O Brasil, ao aderir à Convenção, conferiu ao Poder Judiciário e aos cartórios extrajudiciais a competência para emissão de apostilas no Brasil. No último dia 22 de junho, o Conselho Nacional de Justiça (“CNJ”), que ficou responsável por coordenar e regulamentar o uso da apostila no Brasil, emitiu resolução estabelecendo que as autoridades competentes para a aposição da apostila em documentos públicos aqui produzidos serão: (i) “as Corregedorias Gerais de Justiça e os Juízes Diretores do foro nas demais unidades judiciárias, comarcas e subseções, quanto a documentos de interesse do Poder Judiciário”; e (ii) “os titulares dos cartórios extrajudiciais, nos limites de suas atribuições” (3).
O serviço será realizado por meio do Sistema Eletrônico de Informações e Apostilamento (“SEI Apostila”), sistema único para a emissão de apostilas no Brasil. O SEI Apostila funcionará no site do próprio CNJ, que conferirá acesso às autoridades competentes por meio de certificado digital. As apostilas serão, posteriormente, impressas em papel seguro fornecido pela Casa da Moeda do Brasil, carimbadas e rubricadas pela autoridade competente (4). Todas as apostilas emitidas, além de conterem numeração única, terão um mecanismo (QR Code) que permitirá a verificação eletrônica de sua existência e autenticidade. Para tanto, o CNJ manterá um banco de dados unificado de registro eletrônico, que possibilitará a qualquer interessado verificar a conexão do certificado com o respectivo documento apostilado.
Frise-se que, conforme a natureza do documento, poderão ser exigidos procedimentos específicos para além da aposição da apostila. Esse é o caso, por exemplo, da necessidade de tradução juramentada quando os documentos sejam destinados a país que não tenha o português como língua oficial.

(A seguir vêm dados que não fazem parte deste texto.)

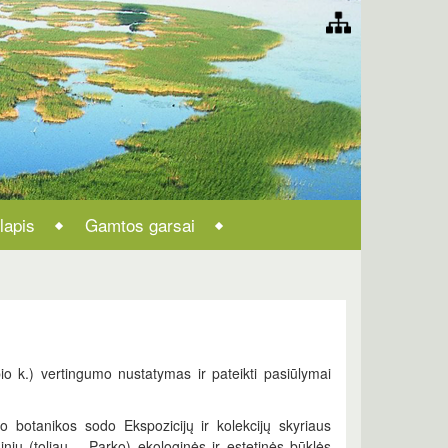
lapis
Gamtos garsai
io k.) vertingumo nustatymas ir pateikti pasiūlymai
o botanikos sodo Ekspozicijų ir kolekcijų skyriaus
nių (toliau – Parko) ekologinės ir estetinės būklės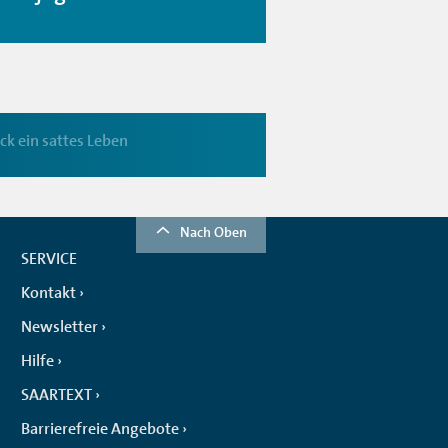
ck ein sattes Leben
Nach Oben
SERVICE
Kontakt
Newsletter
Hilfe
SAARTEXT
Barrierefreie Angebote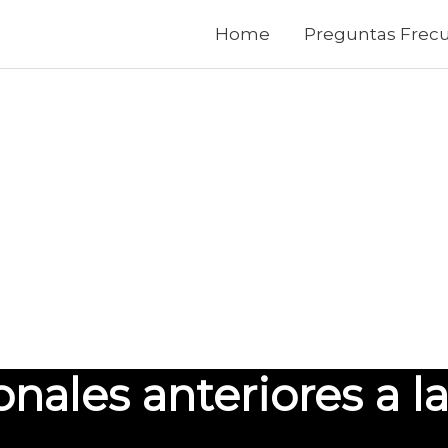
Home
Preguntas Frec
ales anteriores a la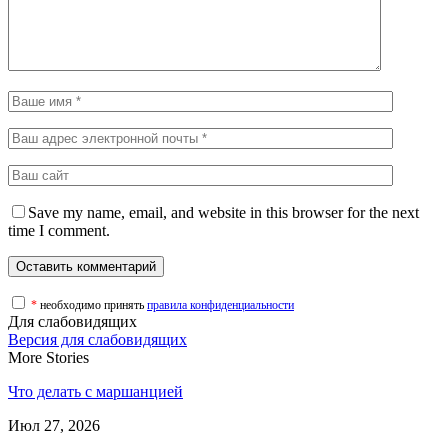
Save my name, email, and website in this browser for the next
time I comment.
*
необходимо принять
правила конфиденциальности
Для слабовидящих
Версия для слабовидящих
More Stories
Что делать с маршанцией
Июл 27, 2026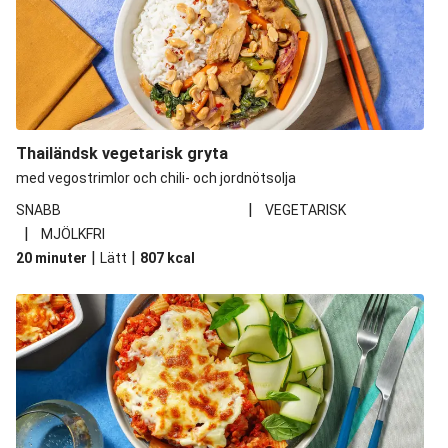
Thailändsk vegetarisk gryta
med vegostrimlor och chili- och jordnötsolja
|
SNABB
VEGETARISK
|
MJÖLKFRI
|
|
20 minuter
Lätt
807
kcal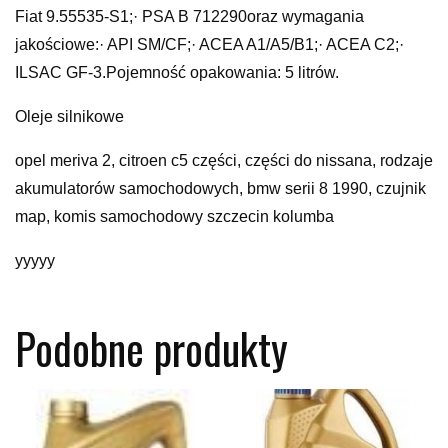
Fiat 9.55535-S1;· PSA B 712290oraz wymagania
jakościowe:· API SM/CF;· ACEA A1/A5/B1;· ACEA C2;·
ILSAC GF-3.Pojemność opakowania: 5 litrów.
Oleje silnikowe
opel meriva 2, citroen c5 części, części do nissana, rodzaje
akumulatorów samochodowych, bmw serii 8 1990, czujnik
map, komis samochodowy szczecin kolumba
yyyyy
Podobne produkty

O processo de adequação dos cartórios extrajudiciais e do Poder Judiciário ocorrerá paulatinamente. A partir do dia 14 de agosto de 2016, a emissão das apostilas será obrigatória em todas as capitais do Brasil. Então, a Corregedoria Nacional de Justiça, responsável pela autorização específica e individualizada para o exercício da competência para a emissão de apostilas, analisará a conveniência e oportunidade de interiorizar o serviço. E, assim, um processo que poderia levar semanas para ocorrer, passará a demorar menos de dez minutos (5): sem dúvida um ganho significativo de tempo e agilidade, além da redução de custos.
Lucas Sávio Oliveira
Advogado da equipe de consultoria internacional do VLF Advogados
(1) O Decreto nº 8.660, de 29 de janeiro de 2016 promulgou a Convenção no plano interno. http://www.planalto.gov.br/CCIVIL_03/_Ato2015-2018/2016/Decreto/D8660.htm
(2) A lista completa dos Estados-signatários está disponível aqui. https://www.hcch.net/pt/instruments/conventions/status-table/?cid=41
(3) Art. 6º, I e II da Resolução nº 228, de 22 de junho de 2016, que pode ser acessada aqui. http://cnj.jus.br/images/atos_normativos/resolucao/resolucao_228_22062016_23062016142323.pdf
(4) O modelo da apostila brasileira pode ser visto no Anexo I à Resolução nº 228, de 22 de junho de 2016, acima referida.
(5) Segundo previsões do próprio CNJ, disponíveis aqui.